>>>

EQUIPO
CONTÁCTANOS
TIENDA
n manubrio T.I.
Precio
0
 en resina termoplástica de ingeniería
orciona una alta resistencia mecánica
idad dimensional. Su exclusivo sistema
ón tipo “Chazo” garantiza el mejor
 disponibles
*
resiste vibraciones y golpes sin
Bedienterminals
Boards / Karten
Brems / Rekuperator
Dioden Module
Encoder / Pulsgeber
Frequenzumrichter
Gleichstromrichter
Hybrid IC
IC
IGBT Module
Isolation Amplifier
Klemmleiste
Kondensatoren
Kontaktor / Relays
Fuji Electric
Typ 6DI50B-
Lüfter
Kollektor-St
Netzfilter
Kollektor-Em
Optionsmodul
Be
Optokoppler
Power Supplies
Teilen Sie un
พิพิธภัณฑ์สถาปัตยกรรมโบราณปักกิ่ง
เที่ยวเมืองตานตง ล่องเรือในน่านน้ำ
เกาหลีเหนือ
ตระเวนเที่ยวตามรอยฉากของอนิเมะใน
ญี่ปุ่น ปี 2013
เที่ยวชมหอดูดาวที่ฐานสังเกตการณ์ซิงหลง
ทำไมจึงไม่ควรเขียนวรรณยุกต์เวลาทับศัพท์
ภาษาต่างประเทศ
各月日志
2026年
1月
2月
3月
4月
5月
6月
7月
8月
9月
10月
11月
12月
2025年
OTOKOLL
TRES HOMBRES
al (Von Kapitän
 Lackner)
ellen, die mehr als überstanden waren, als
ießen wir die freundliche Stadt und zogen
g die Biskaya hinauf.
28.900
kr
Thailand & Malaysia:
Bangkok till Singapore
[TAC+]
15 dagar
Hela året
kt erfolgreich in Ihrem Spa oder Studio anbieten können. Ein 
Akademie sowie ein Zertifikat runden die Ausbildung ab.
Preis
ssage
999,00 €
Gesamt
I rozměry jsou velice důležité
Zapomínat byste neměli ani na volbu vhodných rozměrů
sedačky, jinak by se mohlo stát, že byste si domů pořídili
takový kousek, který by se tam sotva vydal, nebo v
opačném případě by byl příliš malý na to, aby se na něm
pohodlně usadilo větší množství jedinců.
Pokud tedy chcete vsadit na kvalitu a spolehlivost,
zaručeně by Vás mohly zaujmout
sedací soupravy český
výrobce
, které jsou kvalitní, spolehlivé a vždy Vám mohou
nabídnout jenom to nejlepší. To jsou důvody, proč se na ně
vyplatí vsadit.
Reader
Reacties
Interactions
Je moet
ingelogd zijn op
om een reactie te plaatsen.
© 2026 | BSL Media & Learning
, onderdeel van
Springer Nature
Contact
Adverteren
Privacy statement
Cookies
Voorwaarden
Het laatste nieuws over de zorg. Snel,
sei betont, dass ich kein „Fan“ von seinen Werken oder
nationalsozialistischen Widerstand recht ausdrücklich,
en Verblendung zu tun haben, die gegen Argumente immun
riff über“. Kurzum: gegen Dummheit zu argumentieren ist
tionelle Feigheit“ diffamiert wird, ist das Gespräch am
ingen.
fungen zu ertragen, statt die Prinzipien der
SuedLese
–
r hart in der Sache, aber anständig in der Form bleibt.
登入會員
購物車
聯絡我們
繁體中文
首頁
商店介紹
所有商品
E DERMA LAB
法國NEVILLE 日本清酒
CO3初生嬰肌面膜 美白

<<<

> **Exercise instructions**
All of the entries should be repeated word for word.

> **Exercise response**
EQUIPO
CONTÁCTANOS
TIENDA
n manubrio T.I.
Precio
0
 en resina termoplástica de ingeniería
orciona una alta resistencia mecánica
idad dimensional. Su exclusivo sistema
ón tipo “Chazo” garantiza el mejor
 disponibles
*
resiste vibraciones y golpes sin
Bedienterminals
Boards / Karten
Brems / Rekuperator
Dioden Module
Encoder / Pulsgeber
Frequenzumrichter
Gleichstromrichter
Hybrid IC
IC
IGBT Module
Isolation Amplifier
Klemmleiste
Kondensatoren
Kontaktor / Relays
Fuji Electric
Typ 6DI50B-
Lüfter
Kollektor-St
Netzfilter
Kollektor-Em
Optionsmodul
Be
Optokoppler
Power Supplies
Teilen Sie un
พิพิธภัณฑ์สถาปัตยกรรมโบราณปักกิ่ง
เที่ยวเมืองตานตง ล่องเรือในน่านน้ำ
เกาหลีเหนือ
ตระเวนเที่ยวตามรอยฉากของอนิเมะใน
ญี่ปุ่น ปี 2013
เที่ยวชมหอดูดาวที่ฐานสังเกตการณ์ซิงหลง
ทำไมจึงไม่ควรเขียนวรรณยุกต์เวลาทับศัพท์
ภาษาต่างประเทศ
各月日志
2026年
1月
2月
3月
4月
5月
6月
7月
8月
9月
10月
11月
12月
2025年
OTOKOLL
TRES HOMBRES
al (Von Kapitän
 Lackner)
ellen, die mehr als überstanden waren, als
ießen wir die freundliche Stadt und zogen
g die Biskaya hinauf.
28.900
kr
Thailand & Malaysia:
Bangkok till Singapore
[TAC+]
15 dagar
Hela året
kt erfolgreich in Ihrem Spa oder Studio anbieten können. Ein 
Akademie sowie ein Zertifikat runden die Ausbildung ab.
Preis
ssage
999,00 €
Gesamt
I rozměry jsou velice důležité
Zapomínat byste neměli ani na volbu vhodných rozměrů
sedačky, jinak by se mohlo stát, že byste si domů pořídili
takový kousek, který by se tam sotva vydal, nebo v
opačném případě by byl příliš malý na to, aby se na něm
pohodlně usadilo větší množství jedinců.
Pokud tedy chcete vsadit na kvalitu a spolehlivost,
zaručeně by Vás mohly zaujmout
sedací soupravy český
výrobce
, které jsou kvalitní, spolehlivé a vždy Vám mohou
nabídnout jenom to nejlepší. To jsou důvody, proč se na ně
vyplatí vsadit.
Reader
Reacties
Interactions
Je moet
ingelogd zijn op
om een reactie te plaatsen.
© 2026 | BSL Media & Learning
, onderdeel van
Springer Nature
Contact
Adverteren
Privacy statement
Cookies
Voorwaarden
Het laatste nieuws over de zorg. Snel,
sei betont, dass ich kein „Fan“ von seinen Werken oder
nationalsozialistischen Widerstand recht ausdrücklich,
en Verblendung zu tun haben, die gegen Argumente immun
riff über“. Kurzum: gegen Dummheit zu argumentieren ist
tionelle Feigheit“ diffamiert wird, ist das Gespräch am
ingen.
fungen zu ertragen, statt die Prinzipien der
SuedLese
–
r hart in der Sache, aber anständig in der Form bleibt.
登入會員
購物車
聯絡我們
繁體中文
首頁
商店介紹
所有商品
E DERMA LAB
法國NEVILLE 日本清酒
CO3初生嬰肌面膜 美白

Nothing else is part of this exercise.